Monday, May 2, 2016

Building Connection With Teens!

Building Connection With Teens

Building relationships with a teenagers is an incredible experience, yet many adults are hesitant to engage with teens out of a fear of feeling unequipped or being rejected by them. Although teenagers have a way of bringing out our insecurities, it’s important to remember this is a direct result of their heightened insecurity and process of searching for their own identity.
Naturally teens begin to pull away from parental figures, seek close relationships with peers, and wrestle with individual identity.  Therefore, for many kids from foster care, struggles with parental attachment can intensify regardless of when a child entered the foster care system or was adopted. As a support team member, you have the opportunity to provide mentoring and build a life-changing relationship with a teen. Your life will undoubtedly be touched in ways you never expected as well!

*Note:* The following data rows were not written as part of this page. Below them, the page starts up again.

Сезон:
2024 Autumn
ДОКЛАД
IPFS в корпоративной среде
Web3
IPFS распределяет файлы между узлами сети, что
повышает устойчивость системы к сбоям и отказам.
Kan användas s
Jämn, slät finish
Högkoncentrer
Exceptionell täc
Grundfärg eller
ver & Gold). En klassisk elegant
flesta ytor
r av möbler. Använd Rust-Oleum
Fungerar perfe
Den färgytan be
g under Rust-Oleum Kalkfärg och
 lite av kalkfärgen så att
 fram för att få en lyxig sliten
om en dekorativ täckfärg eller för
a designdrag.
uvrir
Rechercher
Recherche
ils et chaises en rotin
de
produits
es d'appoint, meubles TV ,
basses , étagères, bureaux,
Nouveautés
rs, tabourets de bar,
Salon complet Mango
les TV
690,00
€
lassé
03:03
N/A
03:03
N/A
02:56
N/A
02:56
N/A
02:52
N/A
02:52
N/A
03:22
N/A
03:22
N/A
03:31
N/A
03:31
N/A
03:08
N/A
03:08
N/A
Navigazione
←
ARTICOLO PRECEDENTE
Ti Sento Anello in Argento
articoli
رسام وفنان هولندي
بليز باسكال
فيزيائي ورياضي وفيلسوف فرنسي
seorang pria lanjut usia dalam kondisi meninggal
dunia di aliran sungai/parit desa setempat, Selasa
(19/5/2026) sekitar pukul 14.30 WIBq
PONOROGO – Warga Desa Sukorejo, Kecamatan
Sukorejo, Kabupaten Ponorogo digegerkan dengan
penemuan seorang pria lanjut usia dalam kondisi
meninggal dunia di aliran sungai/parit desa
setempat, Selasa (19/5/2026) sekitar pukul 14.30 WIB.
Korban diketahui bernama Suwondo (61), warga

What to Know About Mentoring a Teen

  • Mentoring can be informal. It could be as simple as getting together a few times a month to “hang out” or can be more formal with structured activities upon which you and the teen agree.
  • Own who you are instead of trying to be “cool.” Teens appreciate authenticity and often it’s a welcome change of pace to what they experience with their peers. Be yourself and be honest with who you are in order to build trust and respect.
  • Have fun and use humor when appropriate. When you’re able to laugh and enjoy the world around you, it will help teens to lower their guard. Avoid teasing them or using sarcasm until you know the teen well enough to determine whether or not this will be confusing or hurtful.
  • Communicate with them on their terms.  Sometimes teens are able to be more open and honest when they are texting you a message rather than having a face to face or phone conversation. Activities such as driving, walking, bowling, and playing video games allow the teenager to avoid eye contact and feelings of vulnerability.
  • Roll with it. Teenagers may tell you things that they know will make you uncomfortable just to see how you react. When this happens, it’s best to remain calm and as neutral as possible in order to build trust and confidence.
  •  Know and discuss what information can be kept confidential. Establish boundaries so teens know which information must be shared with their foster or adoptive parents and what will be held in confidence. If teenagers report self-harm, substance use, or sexual activity, it’s best to encourage them to talk to their parents, particularly if you have concerns about their safety. Let them know if you will need to share that information with another adult to attempt to preserve their trust.